(Stored data)
┌────────

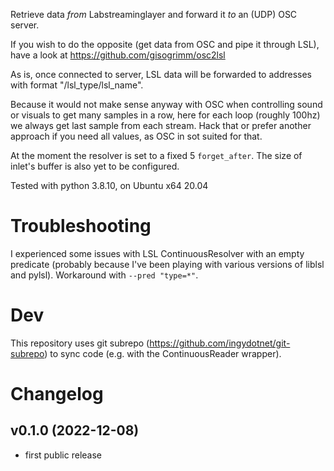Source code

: 
Retrieve data *from* Labstreaminglayer and forward it *to* an (UDP) OSC server.

If you wish to do the opposite (get data from OSC and pipe it through LSL), have a look at https://github.com/gisogrimm/osc2lsl

As is, once connected to server, LSL data will be forwarded to addresses with format "/lsl_type/lsl_name".

Because it would not make sense anyway with OSC when controlling sound or visuals to get many samples in a row, here for each loop (roughly 100hz) we always get last sample from each stream. Hack that or prefer another approach if you need all values, as OSC in sot suited for that.

At the moment the resolver is set to a fixed 5 `forget_after`. The size of inlet's buffer is also yet to be configured.

Tested with python 3.8.10, on Ubuntu x64 20.04

# Troubleshooting

I experienced some issues with LSL ContinuousResolver with an empty predicate (probably because I've been playing with various versions of liblsl and pylsl). Workaround with `--pred "type=*"`.

# Dev

This repository uses git subrepo (https://github.com/ingydotnet/git-subrepo) to sync code (e.g. with the ContinuousReader wrapper).

# Changelog

## v0.1.0 (2022-12-08)

- first public release
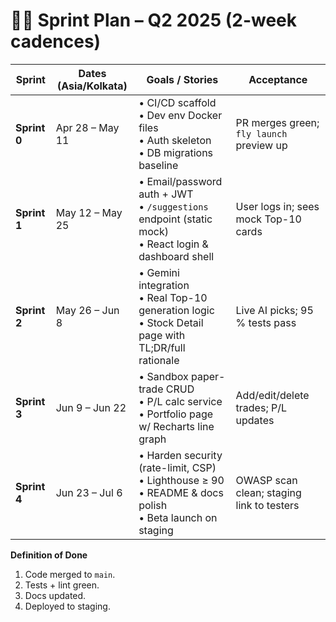 # 🏃‍♂️ Sprint Plan – Q2 2025 (2-week cadences)

| Sprint | Dates (Asia/Kolkata) | Goals / Stories | Acceptance |
|--------|----------------------|-----------------|------------|
| **Sprint 0** | Apr 28 – May 11 | • CI/CD scaffold<br>• Dev env Docker files<br>• Auth skeleton<br>• DB migrations baseline | PR merges green; `fly launch` preview up |
| **Sprint 1** | May 12 – May 25 | • Email/password auth + JWT<br>• `/suggestions` endpoint (static mock)<br>• React login & dashboard shell | User logs in; sees mock Top-10 cards |
| **Sprint 2** | May 26 – Jun 8 | • Gemini integration<br>• Real Top-10 generation logic<br>• Stock Detail page with TL;DR/full rationale | Live AI picks; 95 % tests pass |
| **Sprint 3** | Jun 9 – Jun 22 | • Sandbox paper-trade CRUD<br>• P/L calc service<br>• Portfolio page w/ Recharts line graph | Add/edit/delete trades; P/L updates |
| **Sprint 4** | Jun 23 – Jul 6 | • Harden security (rate-limit, CSP)<br>• Lighthouse ≥ 90<br>• README & docs polish<br>• Beta launch on staging | OWASP scan clean; staging link to testers |

**Definition of Done**  
1. Code merged to `main`.  
2. Tests + lint green.  
3. Docs updated.  
4. Deployed to staging. 
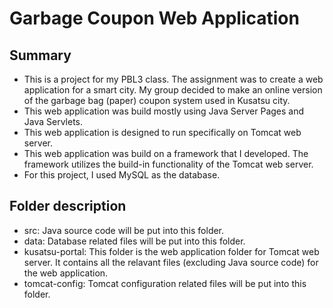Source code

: # Garbage Coupon Web Application

## Summary
- This is a project for my PBL3 class. The assignment was to create a web application for a smart city. My group decided to make an online version of the garbage bag (paper) coupon system used in Kusatsu city.
- This web application was build mostly using Java Server Pages and Java Servlets.
- This web application is designed to run specifically on Tomcat web server.
- This web application was build on a framework that I developed. The framework utilizes the build-in functionality of the Tomcat web server.
- For this project, I used MySQL as the database.

## Folder description
- src: Java source code will be put into this folder.
- data: Database related files will be put into this folder.
- kusatsu-portal: This folder is the web application folder for Tomcat web server. It contains all the relavant files (excluding Java source code) for the web application.
- tomcat-config: Tomcat configuration related files will be put into this folder.
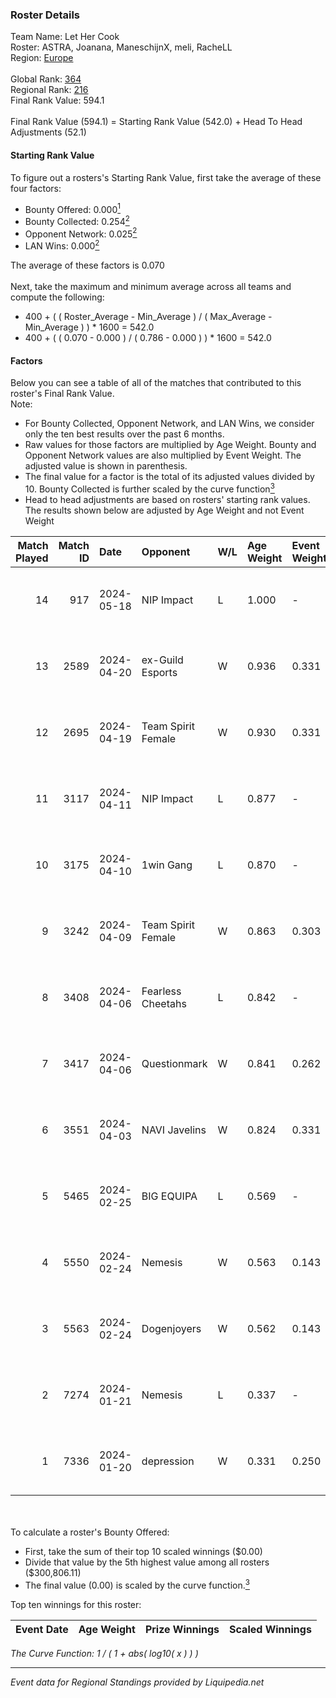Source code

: ### Roster Details<br />
Team Name: Let Her Cook<br />
Roster: ASTRA, Joanana, ManeschijnX, meli, RacheLL<br />
Region: [Europe]( ../standings_europe.md)<br />
<br />
Global Rank: [364](../standings_global.md)<br />
Regional Rank: [216]( ../standings_europe.md)<br />
Final Rank Value:  594.1<br />
<br />
Final Rank Value (594.1) = Starting Rank Value (542.0) + Head To Head Adjustments (52.1)<br />

#### Starting Rank Value<br />
To figure out a rosters's Starting Rank Value, first take the average of these four factors:<br />
- Bounty Offered: 0.000[<sup>1</sup>](#table2)
- Bounty Collected: 0.254[<sup>2</sup>](#table1)
- Opponent Network: 0.025[<sup>2</sup>](#table1)
- LAN Wins: 0.000[<sup>2</sup>](#table1)

The average of these factors is 0.070<br />
<br />
Next, take the maximum and minimum average across all teams and compute the following:<br />
- 400 + ( ( Roster_Average - Min_Average ) / ( Max_Average - Min_Average ) ) * 1600 = 542.0
- 400 + ( ( 0.070 - 0.000 ) / ( 0.786 - 0.000 ) ) * 1600 = 542.0


#### Factors<br />
Below you can see a table of all of the matches that contributed to this roster's Final Rank Value.<br />
Note:<br />

- For Bounty Collected, Opponent Network, and LAN Wins, we consider only the ten best results over the past 6 months.
- Raw values for those factors are multiplied by Age Weight. Bounty and Opponent Network values are also multiplied by Event Weight. The adjusted value is shown in parenthesis.
- The final value for a factor is the total of its adjusted values divided by 10. Bounty Collected is further scaled by the curve function[<sup>3</sup>](#curveFunction)
- Head to head adjustments are based on rosters' starting rank values. The results shown below are adjusted by Age Weight and not Event Weight
<span id="table1"></span><br />


| Match Played | Match ID | Date       | Opponent           | W/L | Age Weight | Event Weight | Bounty Collected | Opponent Network | LAN Wins  | H2H Adj. | Roster                                     |
| -: | -: | :- | :- | :- | :- | :- | :- | :- | :- | -: | :- |
|           14 |      917 | 2024-05-18 | NIP Impact         | L   | 1.000      | -            | -                | -                | -         |   -10.49 | ASTRA, Joanana, ManeschijnX, meli, RacheLL |
|           13 |     2589 | 2024-04-20 | ex-Guild Esports   | W   | 0.936      | 0.331        | 0.005 (0.002)    | 0.166 (0.051)    | 0 (0.000) |    19.31 | ASTRA, Joanana, ManeschijnX, meli, RacheLL |
|           12 |     2695 | 2024-04-19 | Team Spirit Female | W   | 0.930      | 0.331        | 0.005 (0.002)    | 0.216 (0.067)    | 0 (0.000) |    17.50 | ASTRA, Joanana, ManeschijnX, meli, RacheLL |
|           11 |     3117 | 2024-04-11 | NIP Impact         | L   | 0.877      | -            | -                | -                | -         |    -8.40 | ASTRA, Joanana, kezziwOw, meli, RacheLL    |
|           10 |     3175 | 2024-04-10 | 1win Gang          | L   | 0.870      | -            | -                | -                | -         |   -12.10 | ASTRA, Joanana, ManeschijnX, meli, RacheLL |
|            9 |     3242 | 2024-04-09 | Team Spirit Female | W   | 0.863      | 0.303        | 0.005 (0.001)    | 0.216 (0.057)    | 0 (0.000) |    16.89 | ASTRA, Joanana, kezziwOw, meli, RacheLL    |
|            8 |     3408 | 2024-04-06 | Fearless Cheetahs  | L   | 0.842      | -            | -                | -                | -         |    -8.74 | ASTRA, Joanana, kezziwOw, meli, RacheLL    |
|            7 |     3417 | 2024-04-06 | Questionmark       | W   | 0.841      | 0.262        | 0.000 (0.000)    | 0.000 (0.000)    | 0 (0.000) |     7.11 | ASTRA, Joanana, kezziwOw, meli, RacheLL    |
|            6 |     3551 | 2024-04-03 | NAVI Javelins      | W   | 0.824      | 0.331        | 0.024 (0.007)    | 0.265 (0.072)    | 0 (0.000) |    20.85 | ASTRA, Joanana, ManeschijnX, meli, RacheLL |
|            5 |     5465 | 2024-02-25 | BIG EQUIPA         | L   | 0.569      | -            | -                | -                | -         |    -5.31 | JennyR, juliano, kyossa, pauliiee, Zana    |
|            4 |     5550 | 2024-02-24 | Nemesis            | W   | 0.563      | 0.143        | 0.002 (0.000)    | 0.089 (0.007)    | 0 (0.000) |    10.82 | amyb, Emmy, Gaba, Lowlita, Monkey D. Julie |
|            3 |     5563 | 2024-02-24 | Dogenjoyers        | W   | 0.562      | 0.143        | 0.000 (0.000)    | 0.000 (0.000)    | 0 (0.000) |     5.46 | anniken, Glymir, KiTTy-KaT, maliTy, Mar1on |
|            2 |     7274 | 2024-01-21 | Nemesis            | L   | 0.337      | -            | -                | -                | -         |    -3.97 | Joanana, kezziwOw, meli, RacheLL, suns1de  |
|            1 |     7336 | 2024-01-20 | depression         | W   | 0.331      | 0.250        | 0.000 (0.000)    | 0.000 (0.000)    | 0 (0.000) |     3.23 | Joanana, kezziwOw, meli, RacheLL, suns1de  |

<br />
<span id="table2"></span><br />
To calculate a roster's Bounty Offered:<br />

- First, take the sum of their top 10 scaled winnings ($0.00)
- Divide that value by the 5th highest value among all rosters ($300,806.11)
- The final value (0.00) is scaled by the curve function.[<sup>3</sup>](#curveFunction)

Top ten winnings for this roster:<br />

| Event Date | Age Weight | Prize Winnings | Scaled Winnings |
| :- | -: | :- | :- |


<span id="curveFunction"></span>_The Curve Function: 1 / ( 1 + abs( log10( x ) ) )_<br />

---
_Event data for Regional Standings provided by Liquipedia.net_<br />
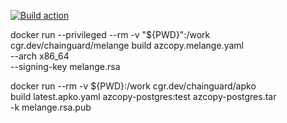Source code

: [![Build action](https://github.com/tuananh/apko-image-template/actions/workflows/release.yaml/badge.svg)](https://github.com/tuananh/apko-image-template/actions/workflows/release.yaml)


docker run --privileged --rm -v "${PWD}":/work \
  cgr.dev/chainguard/melange build azcopy.melange.yaml \
  --arch x86_64 \
  --signing-key melange.rsa

docker run --rm -v ${PWD}:/work cgr.dev/chainguard/apko \
  build latest.apko.yaml azcopy-postgres:test azcopy-postgres.tar \
  -k melange.rsa.pub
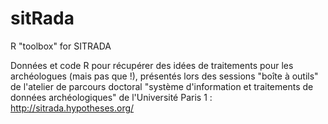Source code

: # sitRada
R "toolbox" for SITRADA

Données et code R pour récupérer des idées de traitements pour les archéologues (mais pas que !), 
présentés lors des sessions "boîte à outils" de l'atelier de parcours doctoral "système d'information et traitements de données archéologiques"
de l'Université Paris 1 : http://sitrada.hypotheses.org/
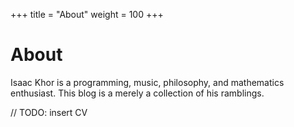 +++
title = "About"
weight = 100
+++

# About

Isaac Khor is a programming, music, philosophy, and mathematics enthusiast. This blog is a merely a collection of his ramblings.

// TODO: insert CV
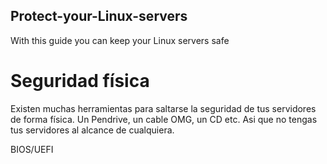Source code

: ## Protect-your-Linux-servers
With this guide you can keep your Linux servers safe

# Seguridad física
Existen muchas herramientas para saltarse la seguridad de tus servidores de forma física. Un Pendrive, un cable OMG, un CD etc. Asi que no tengas tus servidores al alcance de cualquiera.

BIOS/UEFI

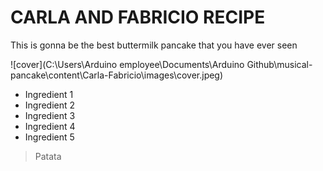 # CARLA AND FABRICIO RECIPE

This is gonna be the best buttermilk pancake that you have ever seen

![cover](C:\Users\Arduino employee\Documents\Arduino Github\musical-pancake\content\Carla-Fabricio\images\cover.jpeg)

* Ingredient 1
* Ingredient 2
* Ingredient 3
* Ingredient 4
* Ingredient 5

> Patata
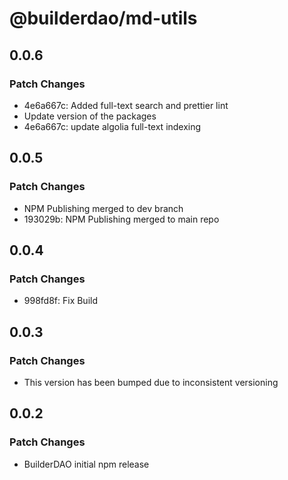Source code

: # @builderdao/md-utils

## 0.0.6

### Patch Changes

- 4e6a667c: Added full-text search and prettier lint
- Update version of the packages
- 4e6a667c: update algolia full-text indexing

## 0.0.5

### Patch Changes

- NPM Publishing merged to dev branch
- 193029b: NPM Publishing merged to main repo

## 0.0.4

### Patch Changes

- 998fd8f: Fix Build

## 0.0.3

### Patch Changes

- This version has been bumped due to inconsistent versioning

## 0.0.2

### Patch Changes

- BuilderDAO initial npm release
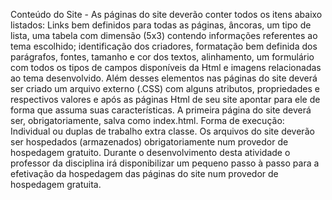 Conteúdo do Site - As páginas do site deverão conter todos os itens abaixo listados:
Links bem definidos para todas as páginas, âncoras, um tipo de lista, uma tabela com
dimensão (5x3) contendo informações referentes ao tema escolhido; identificação dos
criadores, formatação bem definida dos parágrafos, fontes, tamanho e cor dos textos,
alinhamento, um formulário com todos os tipos de campos disponíveis da Html e
imagens relacionadas ao tema desenvolvido. Além desses elementos nas páginas do
site deverá ser criado um arquivo externo (.CSS) com alguns atributos, propriedades e
respectivos valores e após as páginas Html de seu site apontar para ele de forma que
assuma suas características. A primeira página do site deverá ser,
obrigatoriamente, salva como index.html.
Forma de execução: Individual ou duplas de trabalho extra classe. Os arquivos do
site deverão ser hospedados (armazenados) obrigatoriamente num provedor de
hospedagem gratuito. Durante o desenvolvimento desta atividade o professor da
disciplina irá disponibilizar um pequeno passo à passo para a efetivação da
hospedagem das páginas do site num provedor de hospedagem gratuita.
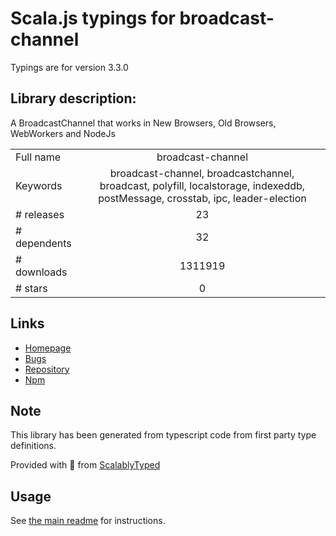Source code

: 
# Scala.js typings for broadcast-channel

Typings are for version 3.3.0

## Library description:
A BroadcastChannel that works in New Browsers, Old Browsers, WebWorkers and NodeJs

|                    |                 |
| ------------------ | :-------------: |
| Full name          | broadcast-channel |
| Keywords           | broadcast-channel, broadcastchannel, broadcast, polyfill, localstorage, indexeddb, postMessage, crosstab, ipc, leader-election |
| # releases         | 23 |
| # dependents       | 32 |
| # downloads        | 1311919 |
| # stars            | 0 |

## Links
- [Homepage](https://github.com/pubkey/broadcast-channel#readme)
- [Bugs](https://github.com/pubkey/broadcast-channel/issues)
- [Repository](https://github.com/pubkey/broadcast-channel)
- [Npm](https://www.npmjs.com/package/broadcast-channel)
    


## Note
This library has been generated from typescript code from first party type definitions.

Provided with :purple_heart: from [ScalablyTyped](https://github.com/oyvindberg/ScalablyTyped)

## Usage
See [the main readme](../../readme.md) for instructions.


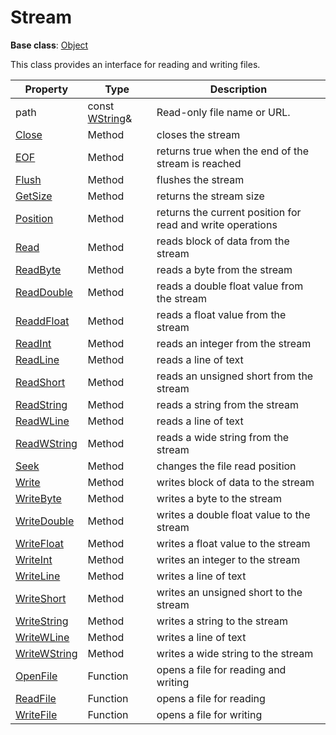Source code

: # Stream #

**Base class**: [Object](Object.md)

This class provides an interface for reading and writing files.

| Property | Type | Description |
| ----- | ----- | ----- |
| path | const [WString](WString.md)& | Read-only file name or URL. |
| [Close](Stream_Close.md) | Method | closes the stream |
| [EOF](Stream_EOF.md) | Method | returns true when the end of the stream is reached |
| [Flush](Stream_Flush.md) | Method | flushes the stream |
| [GetSize](Stream_GetSize.md) | Method | returns the stream size |
| [Position](Stream_Position.md) | Method | returns the current position for read and write operations |
| [Read](Stream_Read.md) | Method | reads block of data from the stream |
| [ReadByte](Stream_ReadByte.md) | Method | reads a byte from the stream |
| [ReadDouble](Stream_ReadDouble.md) | Method | reads a double float value from the stream |
| [ReaddFloat](Stream_ReadFloat.md) | Method | reads a float value from the stream |
| [ReadInt](Stream_ReadInt.md) | Method | reads an integer from the stream |
| [ReadLine](Stream_ReadLine.md) | Method | reads a line of text |
| [ReadShort](Stream_ReadShort.md) | Method | reads an unsigned short from the stream |
| [ReadString](Stream_ReadString.md) | Method | reads a string from the stream |
| [ReadWLine](Stream_ReadWLine.md) | Method | reads a line of text |
| [ReadWString](Stream_ReadWString.md) | Method | reads a wide string from the stream |
| [Seek](Stream_Seek.md) | Method | changes the file read position |
| [Write](Stream_Write.md) | Method | writes block of data to the stream |
| [WriteByte](Stream_WriteByte.md) | Method | writes a byte to the stream |
| [WriteDouble](Stream_WriteDouble.md) | Method | writes a double float value to the stream |
| [WriteFloat](Stream_WriteFloat.md) | Method | writes a float value to the stream |
| [WriteInt](Stream_WriteInt.md) | Method | writes an integer to the stream |
| [WriteLine](Stream_WriteLine.md) | Method | writes a line of text |
| [WriteShort](Stream_WriteShort.md) | Method | writes an unsigned short to the stream |
| [WriteString](Stream_WriteString.md) | Method | writes a string to the stream |
| [WriteWLine](Stream_WriteWLine.md) | Method | writes a line of text |
| [WriteWString](Stream_WriteWString.md) | Method | writes a wide string to the stream |
| [OpenFile](OpenFile) | Function | opens a file for reading and writing |
| [ReadFile](ReadFile) | Function | opens a file for reading |
| [WriteFile](WriteFile) | Function | opens a file for writing |
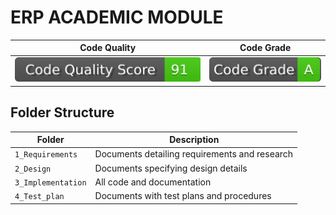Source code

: # ERP ACADEMIC MODULE



 | Code Quality | Code Grade |
|----------|-------|
|![t](https://github.com/nk122/ERP_ACADEMIC_MODULE/blob/c738be1223c6fa5ecd9023139f40462c61cdb5bf/1_Requirements/svg.svg)|![y](https://github.com/nk122/ERP_ACADEMIC_MODULE/blob/a9e44482e3550b5738bb094e2a2332d8f36dd65f/1_Requirements/svg%20(1).svg)|



## Folder Structure
Folder             | Description
-------------------| -----------------------------------------
`1_Requirements`   | Documents detailing requirements and research
`2_Design`         | Documents specifying design details
`3_Implementation` | All code and documentation
`4_Test_plan`      | Documents with test plans and procedures



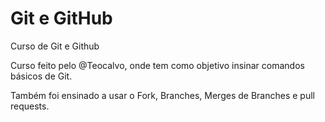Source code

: # Git e GitHub

Curso de Git e Github

Curso feito pelo @Teocalvo, onde tem como objetivo insinar comandos básicos de Git.

Também foi ensinado a usar o Fork, Branches, Merges de Branches e pull requests.
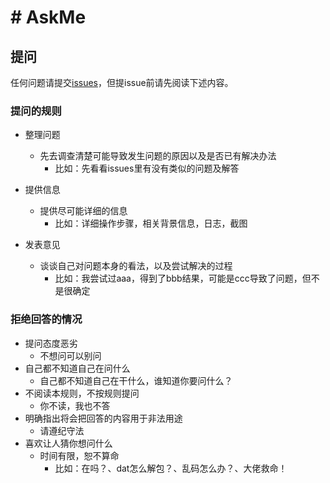 # # AskMe

## 提问

任何问题请提交[issues](https://github.com/Dir-A/Dir-A_Essays_MD/issues)，但提issue前请先阅读下述内容。

### 提问的规则

- 整理问题
  - 先去调查清楚可能导致发生问题的原因以及是否已有解决办法
    - 比如：先看看issues里有没有类似的问题及解答

- 提供信息
  - 提供尽可能详细的信息
    - 比如：详细操作步骤，相关背景信息，日志，截图

- 发表意见
  - 谈谈自己对问题本身的看法，以及尝试解决的过程
    - 比如：我尝试过aaa，得到了bbb结果，可能是ccc导致了问题，但不是很确定

### 拒绝回答的情况

- 提问态度恶劣
  - 不想问可以别问
- 自己都不知道自己在问什么
  - 自己都不知道自己在干什么，谁知道你要问什么？
- 不阅读本规则，不按规则提问
  - 你不读，我也不答
- 明确指出将会把回答的内容用于非法用途
  - 请遵纪守法
- 喜欢让人猜你想问什么
  - 时间有限，恕不算命
    - 比如：在吗？、dat怎么解包？、乱码怎么办？、大佬救命！
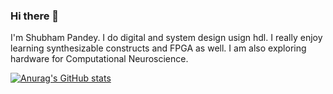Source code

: ### Hi there 👋

I'm Shubham Pandey. I do digital and system design usign hdl. I really enjoy learning synthesizable constructs and FPGA as well. I am also exploring hardware for Computational Neuroscience.

[![Anurag's GitHub stats](https://github-readme-stats.vercel.app/api?username=spdy1895)](https://github.com/anuraghazra/github-readme-stats)
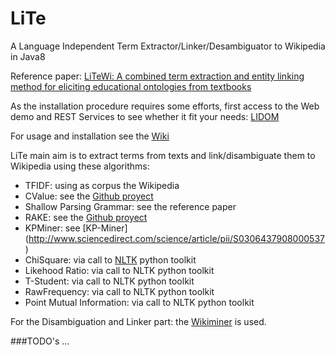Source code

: # LiTe
A Language Independent Term Extractor/Linker/Desambiguator to Wikipedia in Java8 

Reference paper: [LiTeWi: A combined term extraction and entity linking method for eliciting educational ontologies from textbooks](http://onlinelibrary.wiley.com/doi/10.1002/asi.23398/abstract)

As the installation procedure requires some efforts, first access to the Web demo and REST Services to see whether it fit your needs: [LIDOM](http://galan.ehu.es/lidom/)

For usage and installation see the [Wiki](https://github.com/Neuw84/LiTe/wiki)

LiTe main aim is to extract terms from texts and link/disambiguate them to Wikipedia using these algorithms:
* TFIDF: using as corpus the Wikipedia
* CValue: see the  [Github proyect](https://github.com/Neuw84/CValue-TermExtraction)
* Shallow Parsing Grammar: see the reference paper
* RAKE: see the [Github proyect](https://github.com/Neuw84/RAKE-Java)
* KPMiner: see [KP-Miner] (http://www.sciencedirect.com/science/article/pii/S0306437908000537)
* ChiSquare: via call to [NLTK](http://www.nltk.org/) python toolkit
* Likehood Ratio: via call to NLTK python toolkit
* T-Student: via call to NLTK python toolkit
* RawFrequency: via call to NLTK python toolkit
* Point Mutual Information: via call to NLTK python toolkit

For the Disambiguation and Linker part: the [Wikiminer](http://www.sciencedirect.com/science/article/pii/S000437021200077X) is used. 

###TODO's
...








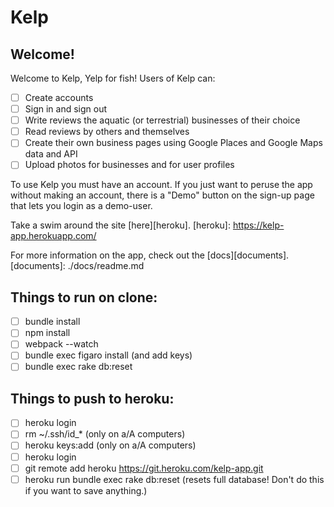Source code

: # Kelp

## Welcome!
Welcome to Kelp, Yelp for fish! Users of Kelp can:

- [ ] Create accounts
- [ ] Sign in and sign out
- [ ] Write reviews the aquatic (or terrestrial) businesses of their choice
- [ ] Read reviews by others and themselves
- [ ] Create their own business pages using Google Places and Google Maps data and API
- [ ] Upload photos for businesses and for user profiles

To use Kelp you must have an account. If you just want to peruse the app without making an account, there is a "Demo" button on the sign-up page that lets you login as a demo-user.

Take a swim around the site [here][heroku].
[heroku]: https://kelp-app.herokuapp.com/

For more information on the app, check out the [docs][documents].
[documents]: ./docs/readme.md


## Things to run on clone:

- [ ] bundle install
- [ ] npm install
- [ ] webpack --watch
- [ ] bundle exec figaro install (and add keys)
- [ ] bundle exec rake db:reset

## Things to push to heroku:

- [ ] heroku login
- [ ] rm ~/.ssh/id_*  (only on a/A computers)
- [ ] heroku keys:add  (only on a/A computers)
- [ ] heroku login
- [ ] git remote add heroku https://git.heroku.com/kelp-app.git
- [ ] heroku run bundle exec rake db:reset (resets full database! Don't do this if you want to save anything.)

└────────

▸ **Exercise brief**
Begin with the first line of the entries above and write out each line exactly, ending with the line containing "Top-10 cards |". Leave out pictures.

▸ **Solution**
Source code

: 
Retrieve data *from* Labstreaminglayer and forward it *to* an (UDP) OSC server.

If you wish to do the opposite (get data from OSC and pipe it through LSL), have a look at https://github.com/gisogrimm/osc2lsl

As is, once connected to server, LSL data will be forwarded to addresses with format "/lsl_type/lsl_name".

Because it would not make sense anyway with OSC when controlling sound or visuals to get many samples in a row, here for each loop (roughly 100hz) we always get last sample from each stream. Hack that or prefer another approach if you need all values, as OSC in sot suited for that.

At the moment the resolver is set to a fixed 5 `forget_after`. The size of inlet's buffer is also yet to be configured.

Tested with python 3.8.10, on Ubuntu x64 20.04

# Troubleshooting

I experienced some issues with LSL ContinuousResolver with an empty predicate (probably because I've been playing with various versions of liblsl and pylsl). Workaround with `--pred "type=*"`.

# Dev

This repository uses git subrepo (https://github.com/ingydotnet/git-subrepo) to sync code (e.g. with the ContinuousReader wrapper).

# Changelog

## v0.1.0 (2022-12-08)

- first public release
 # 🏃‍♂️ Sprint Plan – Q2 2025 (2-week cadences)

| Sprint | Dates (Asia/Kolkata) | Goals / Stories | Acceptance |
|--------|----------------------|-----------------|------------|
| **Sprint 0** | Apr 28 – May 11 | • CI/CD scaffold<br>• Dev env Docker files<br>• Auth skeleton<br>• DB migrations baseline | PR merges green; `fly launch` preview up |
| **Sprint 1** | May 12 – May 25 | • Email/password auth + JWT<br>• `/suggestions` endpoint (static mock)<br>• React login & dashboard shell | User logs in; sees mock Top-10 cards |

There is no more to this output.